I am sure there were some teachers that were happy when Asa was absent from school. But the ones that got passed the behavior and got to know him, enjoyed having him around. In middle school, Asa had to go to the office to take a pill every day at lunch time. One November, he told the office staff that his birthday was coming up. I guess he told them almost every day because he was excited. On his birthday, the office staff gave him a birthday card – and it was signed by them and many of his teachers. He was so happy to get the card – but I don’t think he recognized the significance of it. How many kids get a birthday card signed by dozens of school staff members?
Asa didn’t have many real friends in high school, but he thought he was popular. He told me that everybody knew who he was, so that made him popular. I knew that wasn’t true and that he probably got picked on because he was different, but it made him happy to think he was popular so I figured it didn’t hurt anything to let him think that.
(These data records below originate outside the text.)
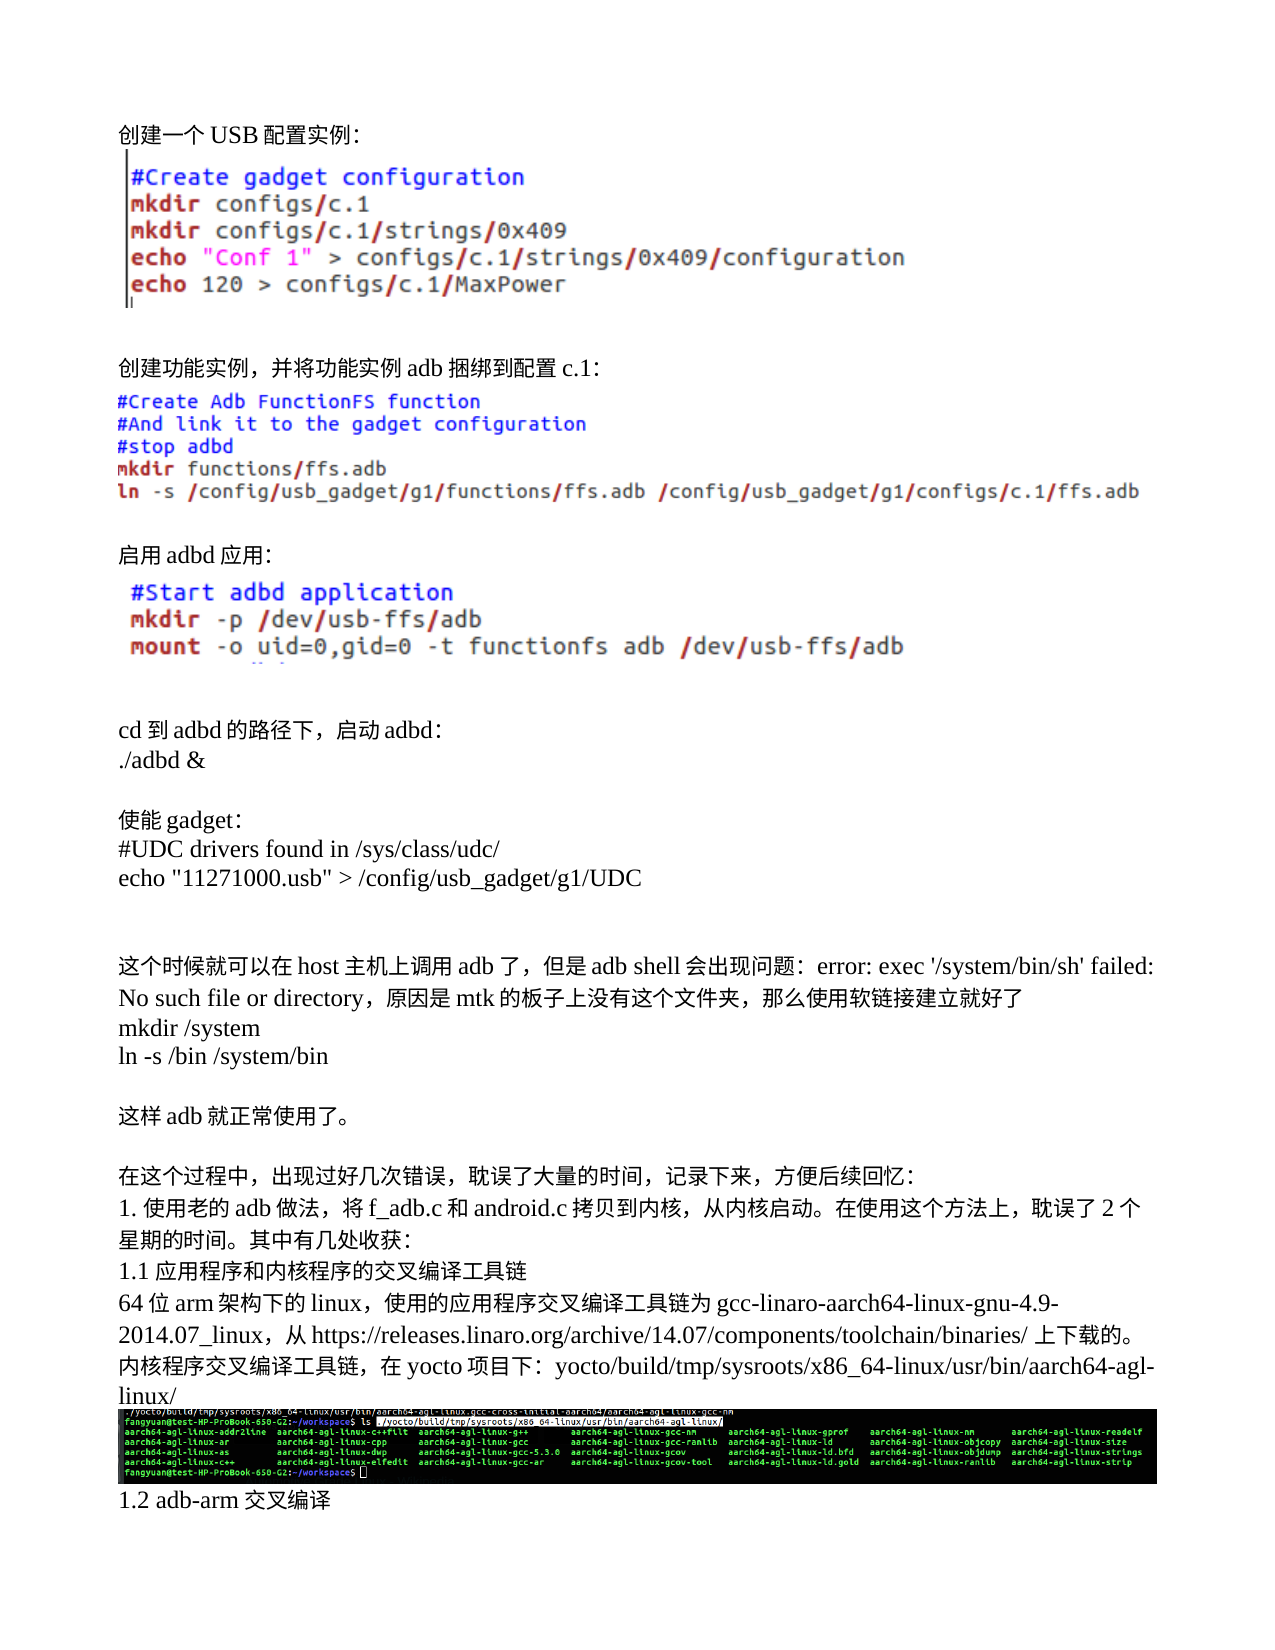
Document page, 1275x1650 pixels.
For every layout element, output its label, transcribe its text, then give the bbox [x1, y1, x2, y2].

text ./adbd & [118, 745, 1157, 774]
text 使能gadget： [118, 803, 1157, 834]
text 64位 arm架构下的linux，使用的应用程序交叉编译工具链为gcc-linaro-aarch64-linux-gnu-4.9-2014.07_linux，从https://releases.linaro.org/archive/14.07/components/toolchain/binaries/ 上下载的。 [118, 1286, 1157, 1349]
text mkdir /system [118, 1013, 1157, 1041]
picture [125, 149, 914, 308]
text 创建一个USB配置实例： [118, 118, 1157, 150]
text 这个时候就可以在host主机上调用adb了，但是adb shell会出现问题：error: exec '/system/bin/sh' failed: No such file or directory，原因是mtk的板子上没有这个文件夹，那么使用软链接建立就好了 [118, 949, 1157, 1013]
text 1. 使用老的adb做法，将f_adb.c和android.c拷贝到内核，从内核启动。在使用这个方法上，耽误了2个星期的时间。其中有几处收获： [118, 1191, 1157, 1254]
text #UDC drivers found in /sys/class/udc/ [118, 834, 1157, 863]
text 在这个过程中，出现过好几次错误，耽误了大量的时间，记录下来，方便后续回忆： [118, 1159, 1157, 1191]
text 1.1 应用程序和内核程序的交叉编译工具链 [118, 1254, 1157, 1286]
text ln -s /bin /system/bin [118, 1041, 1157, 1070]
text 这样adb就正常使用了。 [118, 1099, 1157, 1131]
text cd到adbd的路径下，启动adbd： [118, 713, 1157, 745]
picture [118, 382, 1157, 510]
text echo "11271000.usb" > /config/usb_gadget/g1/UDC [118, 863, 1157, 892]
text 内核程序交叉编译工具链，在yocto项目下：yocto/build/tmp/sysroots/x86_64-linux/usr/bin/aarch64-agl-linux/ [118, 1349, 1157, 1409]
picture [128, 569, 911, 664]
text 创建功能实例，并将功能实例adb捆绑到配置c.1： [118, 351, 1157, 382]
text 启用adbd应用： [118, 538, 1157, 570]
text 1.2 adb-arm交叉编译 [118, 1484, 1157, 1515]
picture [118, 1409, 1157, 1484]
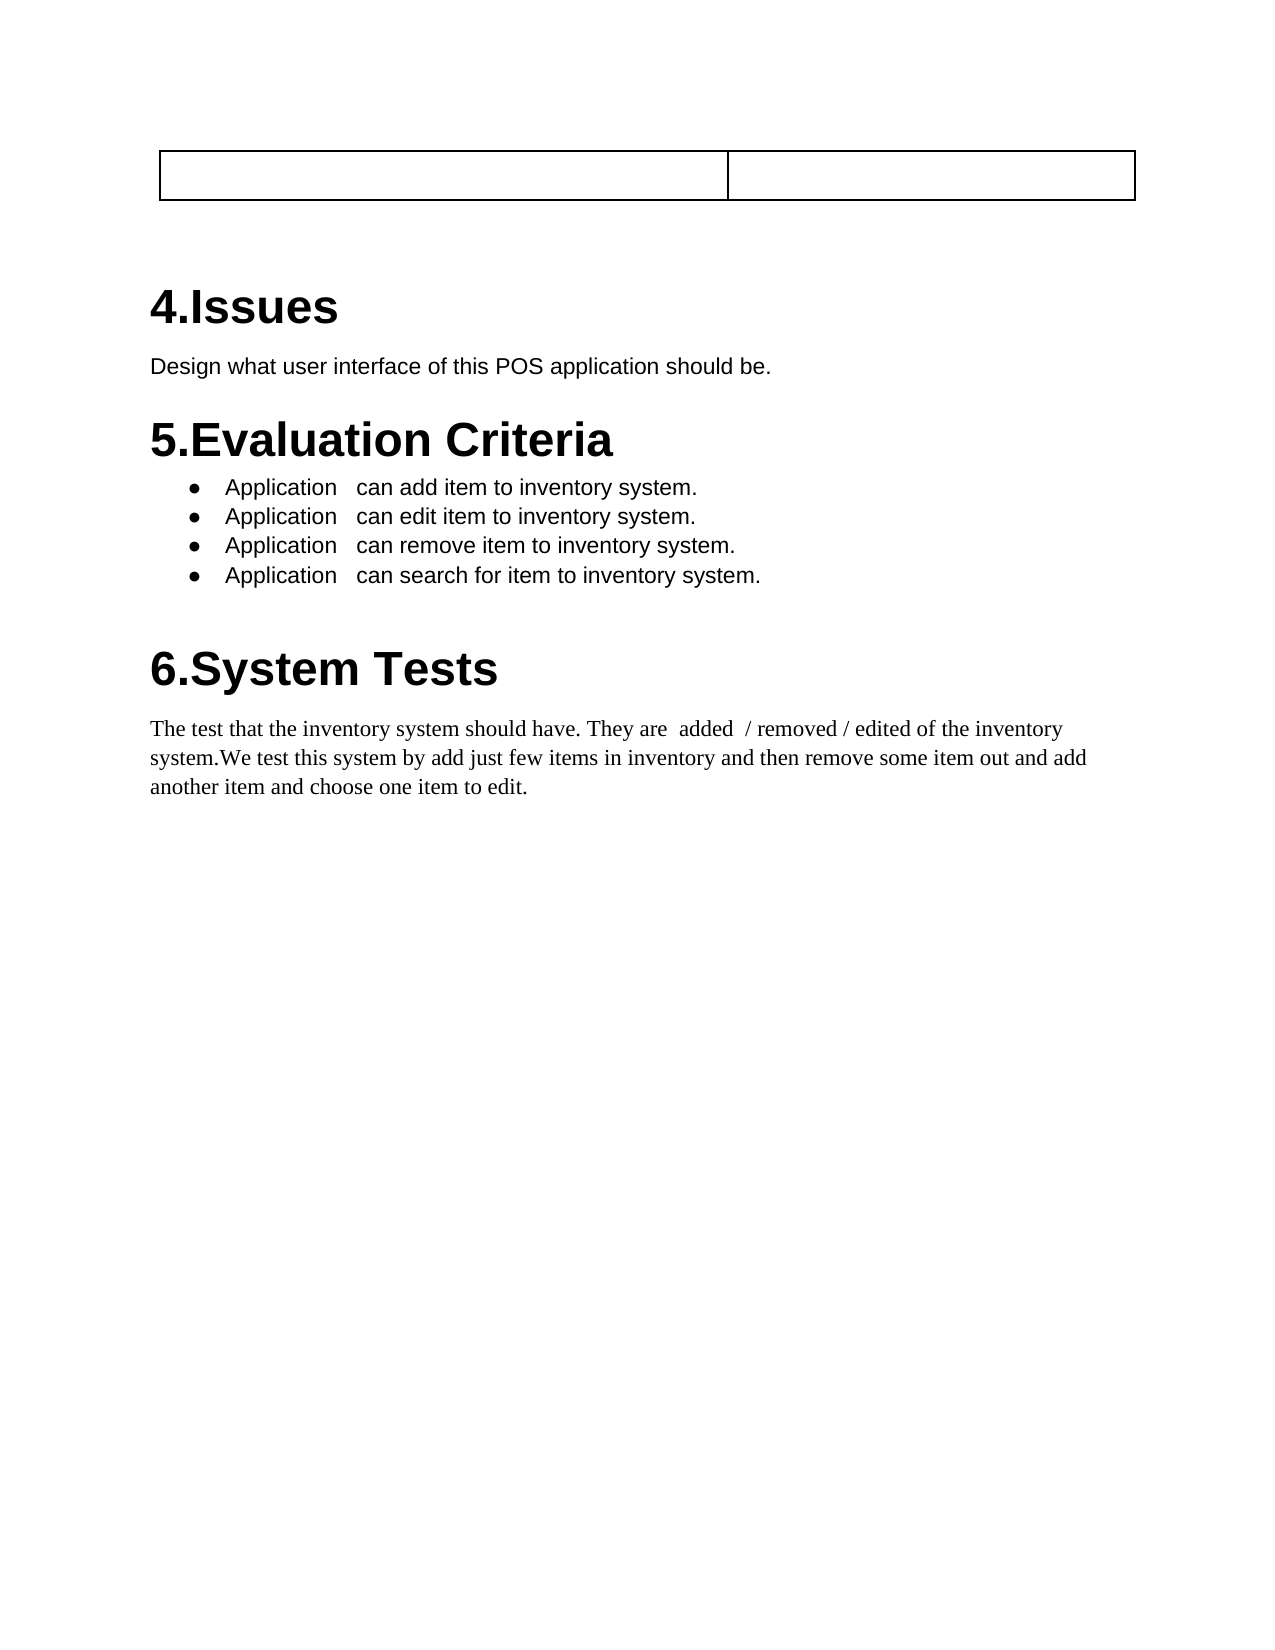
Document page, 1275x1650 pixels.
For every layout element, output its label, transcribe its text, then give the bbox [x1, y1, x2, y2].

text The test that the inventory system should have. They are added / removed / edited of the inventory system.We test this system by add just few items in inventory and then remove some item out and add another item and choose one item to edit. [150, 716, 1125, 800]
subtitle 6.System Tests [150, 642, 1125, 695]
table_cell [729, 152, 1134, 198]
list Application can add item to inventory system. [187, 474, 1125, 500]
subtitle 4.Issues [150, 280, 1125, 333]
text 5.Evaluation Criteria [150, 413, 1125, 466]
text Design what user interface of this POS application should be. [150, 354, 1125, 380]
table_cell [161, 152, 727, 198]
list Application can edit item to inventory system. [187, 504, 1125, 529]
list Application can search for item to inventory system. [187, 562, 1125, 588]
list Application can remove item to inventory system. [187, 533, 1125, 559]
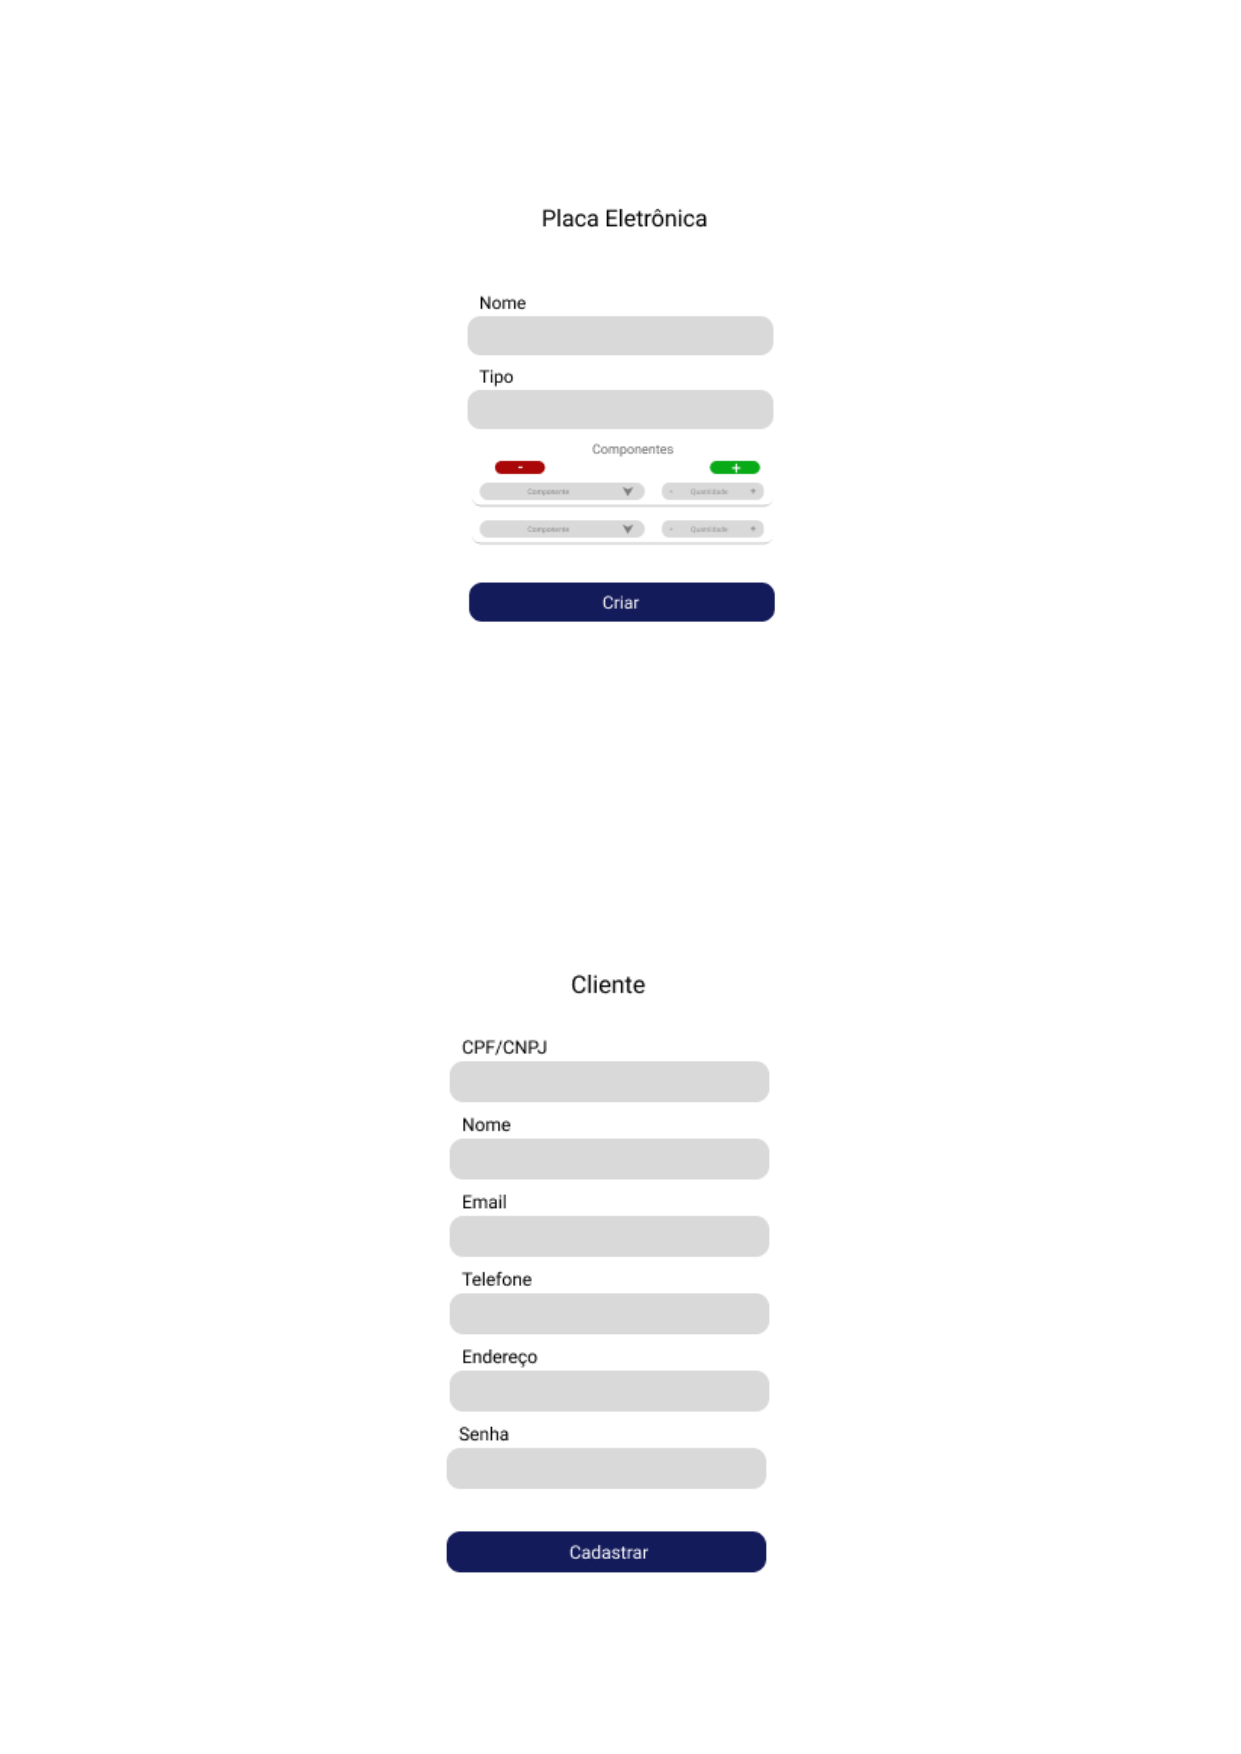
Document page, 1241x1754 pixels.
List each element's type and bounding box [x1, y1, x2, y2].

picture [365, 118, 875, 855]
picture [341, 882, 874, 1653]
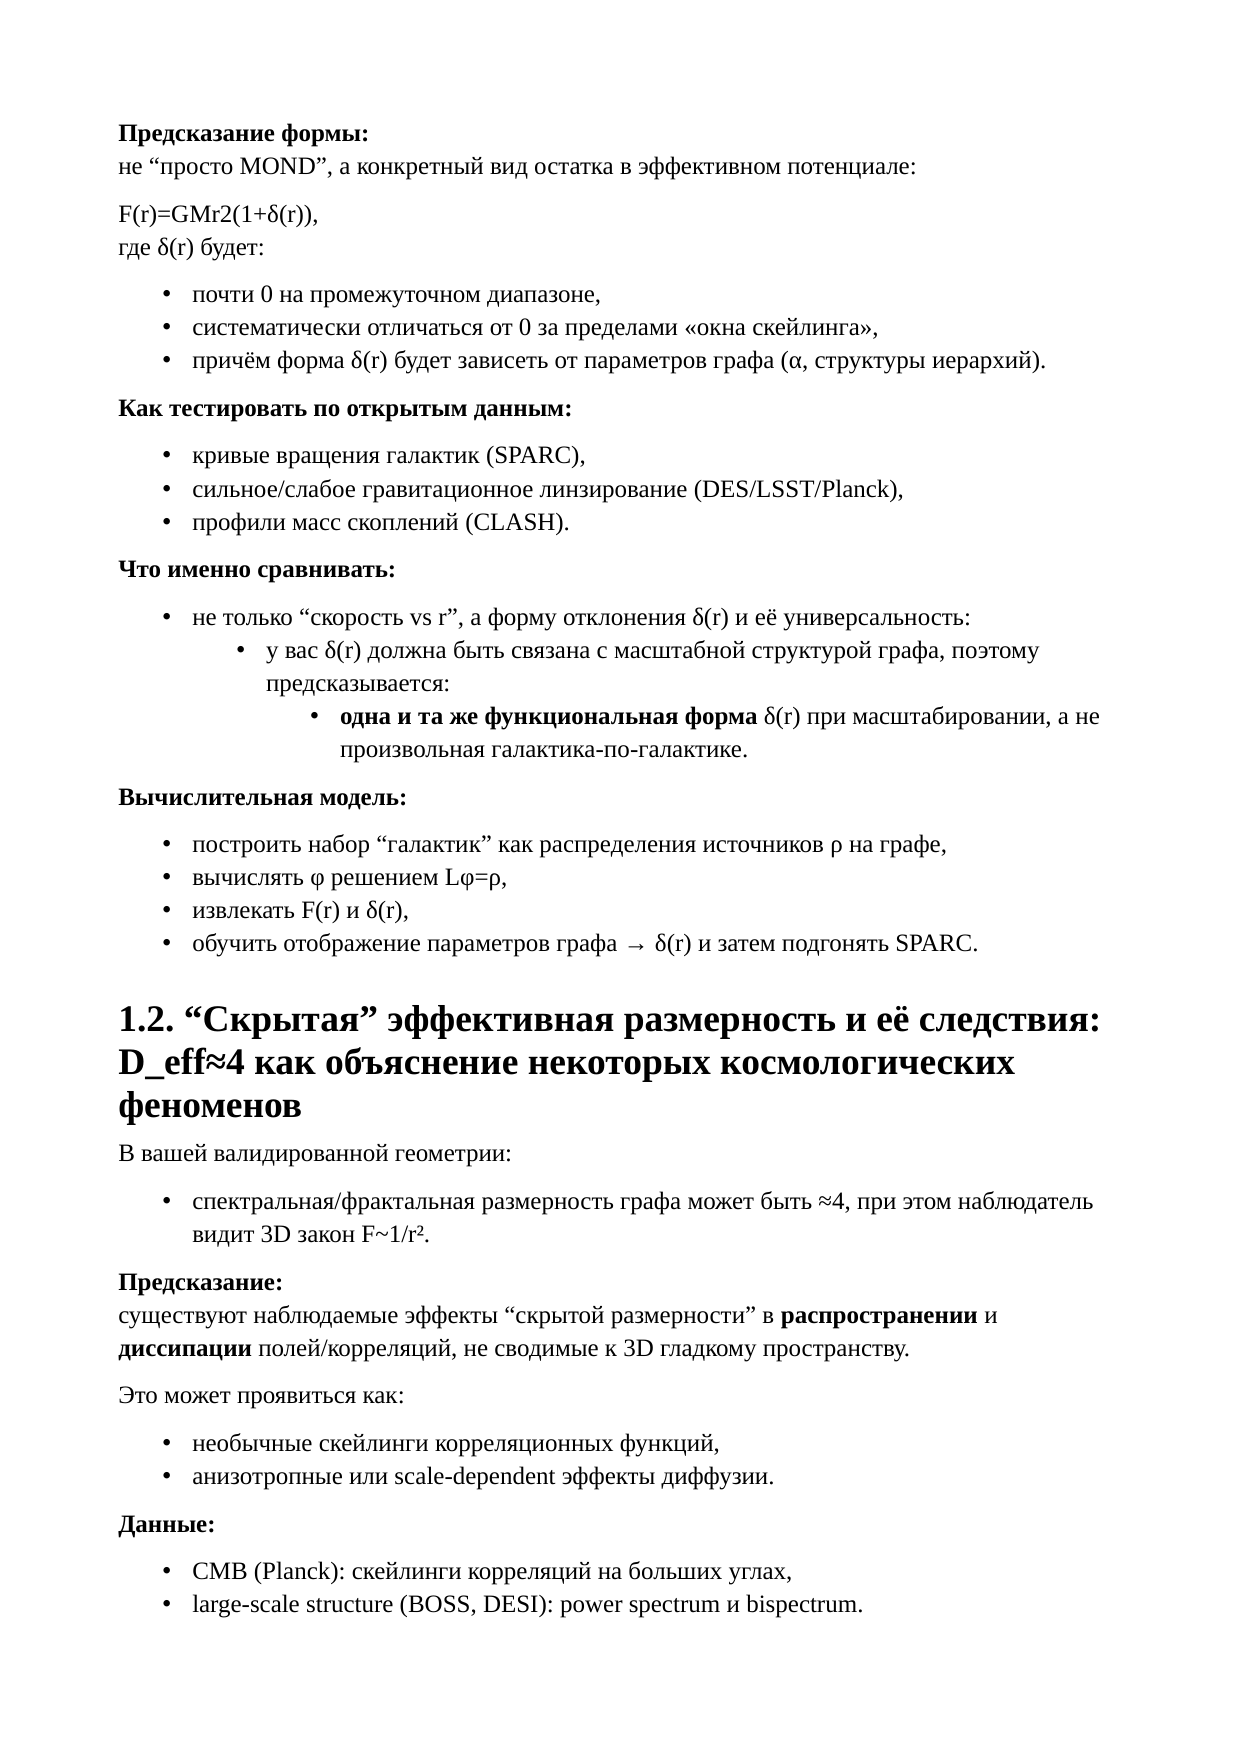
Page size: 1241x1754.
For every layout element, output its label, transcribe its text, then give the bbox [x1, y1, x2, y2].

I was so relieved when he graduated high school because it had been a long, twisty turny, dirty, uncomfortable road to get there. There were fun times in there too of course – the soccer games, the choir concerts, and the time he played “Rumplestiltskin” in a play in high school.
Since high school, he has worked a few jobs and gotten fired from them all. He has lived with various family members over the years – and lived with a roommate for awhile. He was homeless for a couple of weeks. He has had to live in some uncomfortable places. Sometimes he would come home for a visit and it would turn into his actually living with us again – and unfortunately I didn’t always have room for him, so would have to squeeze him in somewhere. This time around, I knew he was in a precarious situation, and I went and got him and brought him home with me. And now he has a very nice room with a comfortable bed.
Asa doesn’t have a job. We are doing the paperwork to get employment help from the state Vocational Rehabilitation program for disabled adults. There is usually quite a long waiting list to actually get the assistance, but he definitely won’t get it if he doesn’t get on the list. He wants to work, but needs help to get and maintain a job. I am hopeful that he will eventually get the help he needs, and is able to find a job he really enjoys – and that one day he is able to move out on his own. Until then though, he is welcome to stay with me. I am glad to know he is safe – even if he still irritates me sometimes.